_Instructions to follow_
Pick up the interview about graphics hardware below where it stops, and continue it from its last sentence.

_Document passage_
+--
Reader Question: Open-source and non-Microsoft platforms are growing in size and stature. What are you going to do to improve your standing amongst developers working in these areas? Even if existing policy requires that you protect your latest hardware research, why aren't we at least getting the specs for hardware from previous years? Or why not work with developers and release a standard HAL API that hides the details but allows us to talk to your hardware in a low-level way for creating platform-specific drivers?—pmanias

David Kirk: nVidia supports open-source software platforms. Linux is a small fraction of a percent of our user base, and we devote far more energy and effort to making robust and performant Linux drivers than that. My sense is that developers on those platforms are quite happy with our efforts, particularly considering the alternatives!

As graphics hardware becomes more programmable—and easier to program—it makes more sense for us to release more interface and instruction set information, and I expect that will happen more and more over time. In the past, the interfaces to the graphics hardware have been too arcane and complex to even describe, let alone publish for public consumption. There is also a security issue—it's possible for hackers to take bad advantage of raw hardware interfaces. Continued . . . Reader Question: With all of the pressing towards more powerful graphics cards to handle features such as FSAA and anisotropic filtering, why do we still use inefficient, "fake" methods to achieve these effects?—thalyn

David Kirk: Looking at my answer from the question about ray-casting and lighting effects, graphics is all "fake" methods. The trick is to perform a clever fake and not get caught! All graphics algorithms do less work than the real physical universe but attempt to produce a realistic simulation.

I'll discuss FSAA and Anisotropic filtering separately.

FSAA—full scene antialiasing—implies that the full scene is completely correctly sampled. In other words, even if little tiny slivers of triangles 1/1000th of a pixel wide cover the screen, each pixel's color will be correct as if you exactly correctly divided each pixel into the area covered by each little triangle and integrated the colors. Of course, this isn't practical, and it isn't how any hardware or software works. We approximate that result using a technique known as "point sampling." We evaluate, or sample, each pixel in one or more points, and assume that will be a good estimate.
+--
_Data excerpt_
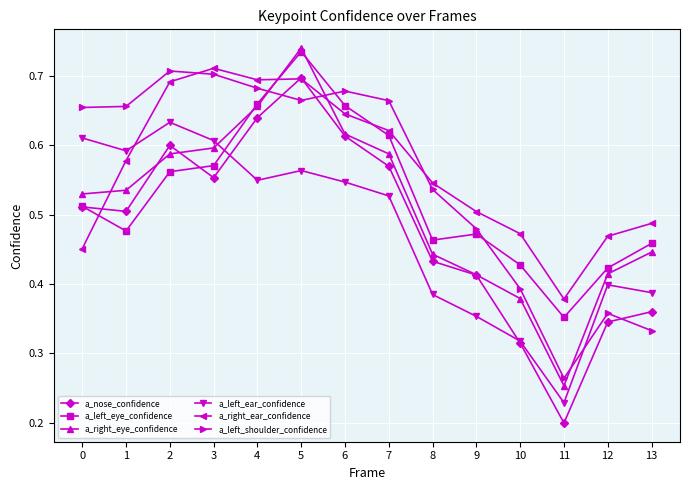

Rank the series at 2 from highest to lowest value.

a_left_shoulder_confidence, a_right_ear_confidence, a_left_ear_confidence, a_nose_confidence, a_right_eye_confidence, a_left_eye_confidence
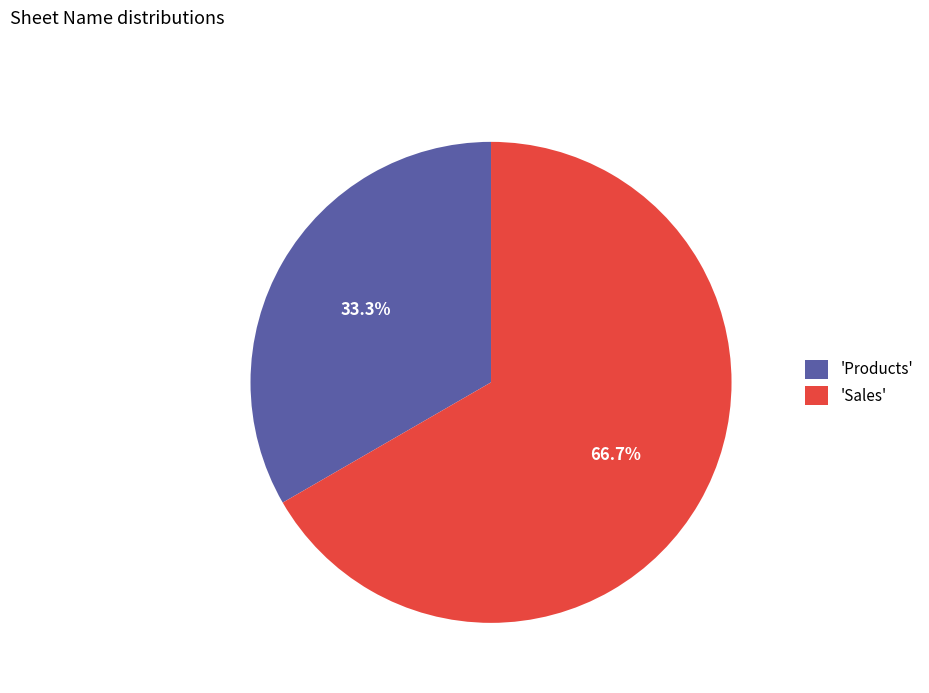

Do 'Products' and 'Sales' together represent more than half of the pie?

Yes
+--
_Written reply_
As an aside, relative to your question, this is not an "inefficient" fake method—this is an extremely efficient fake method! It's a lot less work to do a small amount point sampling than actually evaluating the area across a potentially infinite number of points. Given that we're willing to sample more than one point per pixel, it's also efficient in hardware, and faster, to assume that you can sample these points (2, 4, or more) at the same time, and process them together. This is part of the cleverness of multisample antialiasing. In the long term, I hope that display resolutions will get large enough that the amount of sampling will become less important. In the short term, though, I believe that FSAA as we know it is here to stay.

Now, on to anisotropic filtering. You know, trilinear filtering was good enough for the best of the best flight simulators for many many years, and every time you or I have been in an airplane, the pilot flying it was probably trained in a simulator that used trilinear filtering! Anisotropic filtering is a relatively subtle effect of texture filtering, allowing severely oblique-angled textures to look both sharp and smooth at the same time. It's not really a "fake" method—it's a better estimate of the "perfect" filtering than either bilinear or trilinear filtering. And, there are still better techniques beyond anisotropic filtering, but they require even more effort and hardware. Continued . . .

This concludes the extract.